Date Published: September 22, 2009
Publisher: Public Library of Science
Author(s): Jane E. Norman, Carole Morris, James Chalmers, Peter Brocklehurst
Abstract: Jane Norman and colleagues analyzed linked perinatal surveillance data in Scotland and find that between 1980 and 2004 increases in spontaneous and medically induced preterm births contributed equally to the rising rate of preterm births.
Partial Text: Preterm birth is the pre-eminent problem facing perinatologists in developed countries and has been defined as a major public health problem whose magnitude is increasing . Although the secular trend is of an improvement in gestation specific outcomes (at least in terms of mortality) ,, absolute rates of preterm birth are increasing in both the US  and in European countries such as the UK , and Denmark . Thus prematurity arising from preterm birth remains the biggest single cause of perinatal mortality and morbidity in most developed countries . Governments and health care providers are increasingly concerned about this issue, and there have been calls for action from many bodies ,.
We explored the SMR02/SMR11/SBR/SSBID/GROS Birth Database (“The Linked Maternity and Neonatal Database”). This database contains linked maternity, neonatal, and stillbirth/infant death records, with records pertaining to mother and baby held together. The SMR02 (Scottish Morbidity Records 2) return is completed at the time of discharge of any patient from a Scottish maternity hospital and the level of completeness over the period studied is estimated to be in excess of 98%. There is also a facility for the data to be returned in the case of home births but this is thought to be less complete. However, home births in Scotland during this period comprised less than 1% of all births, so this is unlikely to be a source of significant error. SMR11 (now replaced by Scottish Birth Record, or SBR) are routine neonatal returns. SSBID is a record relating to Stillbirths and Infant Deaths, based on stillbirths and infant deaths that are registered with the General Register Office for Scotland (GROS). For each SSBID event, further information is sought from the relevant hospital. Because the data are based on registered events, it is unlikely that any cases are missed.
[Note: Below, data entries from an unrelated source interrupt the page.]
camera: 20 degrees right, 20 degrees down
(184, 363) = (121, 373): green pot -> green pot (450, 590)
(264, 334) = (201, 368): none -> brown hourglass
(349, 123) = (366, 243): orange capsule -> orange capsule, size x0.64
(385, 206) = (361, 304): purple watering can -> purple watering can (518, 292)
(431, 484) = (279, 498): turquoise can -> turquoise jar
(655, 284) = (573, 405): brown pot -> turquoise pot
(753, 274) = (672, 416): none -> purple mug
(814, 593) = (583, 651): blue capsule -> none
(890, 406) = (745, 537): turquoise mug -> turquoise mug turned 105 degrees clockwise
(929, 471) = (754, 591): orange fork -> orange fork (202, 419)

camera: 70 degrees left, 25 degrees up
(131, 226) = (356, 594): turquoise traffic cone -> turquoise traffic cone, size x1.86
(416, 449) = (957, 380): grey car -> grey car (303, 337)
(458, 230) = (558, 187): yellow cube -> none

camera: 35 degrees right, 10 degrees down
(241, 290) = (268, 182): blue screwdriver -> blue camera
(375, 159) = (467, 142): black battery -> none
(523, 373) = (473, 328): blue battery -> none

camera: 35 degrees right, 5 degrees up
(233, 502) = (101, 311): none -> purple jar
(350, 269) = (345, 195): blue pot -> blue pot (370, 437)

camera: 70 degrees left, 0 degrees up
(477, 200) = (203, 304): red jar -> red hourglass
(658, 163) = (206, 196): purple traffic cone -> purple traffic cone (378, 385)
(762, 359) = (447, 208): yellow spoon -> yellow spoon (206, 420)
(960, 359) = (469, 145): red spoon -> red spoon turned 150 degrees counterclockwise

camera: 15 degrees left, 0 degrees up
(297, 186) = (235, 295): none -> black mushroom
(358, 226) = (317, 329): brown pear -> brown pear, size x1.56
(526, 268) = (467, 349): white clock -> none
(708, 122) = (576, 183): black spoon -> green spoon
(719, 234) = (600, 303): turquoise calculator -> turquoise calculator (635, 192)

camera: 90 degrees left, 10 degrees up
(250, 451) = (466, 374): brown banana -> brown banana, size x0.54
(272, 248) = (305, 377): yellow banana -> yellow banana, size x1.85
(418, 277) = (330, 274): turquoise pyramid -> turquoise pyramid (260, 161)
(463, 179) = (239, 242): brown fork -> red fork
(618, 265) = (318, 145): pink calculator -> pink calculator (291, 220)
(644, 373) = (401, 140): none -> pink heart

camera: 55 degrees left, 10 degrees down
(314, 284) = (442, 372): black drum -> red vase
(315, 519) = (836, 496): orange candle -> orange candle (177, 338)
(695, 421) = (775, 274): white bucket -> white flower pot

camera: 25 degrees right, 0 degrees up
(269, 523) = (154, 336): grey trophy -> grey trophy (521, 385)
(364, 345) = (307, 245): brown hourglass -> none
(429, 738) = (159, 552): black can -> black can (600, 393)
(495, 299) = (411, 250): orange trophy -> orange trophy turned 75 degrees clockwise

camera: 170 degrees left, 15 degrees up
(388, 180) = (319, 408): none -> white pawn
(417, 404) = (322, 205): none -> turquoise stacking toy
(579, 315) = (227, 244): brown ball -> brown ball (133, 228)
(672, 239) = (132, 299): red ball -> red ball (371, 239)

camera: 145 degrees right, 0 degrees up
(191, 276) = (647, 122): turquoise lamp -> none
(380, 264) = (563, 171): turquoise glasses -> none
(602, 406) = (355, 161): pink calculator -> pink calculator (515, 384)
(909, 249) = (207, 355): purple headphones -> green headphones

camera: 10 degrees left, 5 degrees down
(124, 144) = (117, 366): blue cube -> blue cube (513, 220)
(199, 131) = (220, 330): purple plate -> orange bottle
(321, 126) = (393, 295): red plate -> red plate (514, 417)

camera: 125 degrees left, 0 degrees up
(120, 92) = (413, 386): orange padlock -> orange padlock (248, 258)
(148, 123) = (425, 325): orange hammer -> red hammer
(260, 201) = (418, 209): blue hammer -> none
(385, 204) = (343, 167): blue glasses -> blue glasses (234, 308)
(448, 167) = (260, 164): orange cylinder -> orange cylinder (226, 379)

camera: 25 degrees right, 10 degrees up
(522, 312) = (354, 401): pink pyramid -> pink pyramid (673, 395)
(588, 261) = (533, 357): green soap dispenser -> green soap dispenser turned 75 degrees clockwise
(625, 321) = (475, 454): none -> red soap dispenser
At the outset of this study, we hypothesised that, in contrast to reports from the US and Latin America (which highlight an increase in elective delivery), increased rates of idiopathic spontaneous labour (with or without pPROM) would be a major contributor to the increase in preterm birth rates observed in Scotland. Our hypotheses were partially correct—although the percentage increase in preterm birth rates was greatest in the elective/induced category (a 41% increase over the study period), rates of preterm birth were also rising in the spontaneous preterm birth category (a 10% rise over the study period). These changes persist when adjusted for maternal age: a progressive rise in the proportion of preterm births (in both the elective and spontaneous category) would have occurred even if there had been no change in maternal age over the study period. Although the percentage rise in elective/induced preterm births is greater than that in spontaneous preterm births (with and without pPROM), the absolute increase in the rate of preterm births is similar in each group (4.24 compared with 4.71 per 1,000 singleton births, respectively [Table 1]). Thus, in our population, increases in spontaneous and elective/induced preterm births are making equal contributions to the rise in the rate of preterm births. Our results showing an increase in both elective/induced and spontaneous preterm birth rates contrast with those of Ananth and colleagues, who showed a 50% increase in the rate of medically indicated preterm birth in the US from 1989 to 2001, but a 5%–25% decline in spontaneous preterm birth (with and without pPROM) , and those of Barros and Velez Mdel, who showed a 80% increase in medically indicated preterm birth in Latin America between 1985 and 2000 due to elective induction/delivery but again a decline in spontaneous preterm birth and that associated with pPROM . The discrepancy with the Barros paper may in part relate to the fact that we included women with gestational or pre-existing diabetes in contrast to Barros and Velez Mdel, who excluded them, especially since the contribution of both of these complications to preterm birth (in our population) increased significantly over the study period. Our results are in keeping with those of Langoff Roos et al.  and Tracy et al. , who showed a rise in spontaneous preterm deliveries over a 10-y period in both populations as a whole, and in specially constructed “standard” populations of low risk women.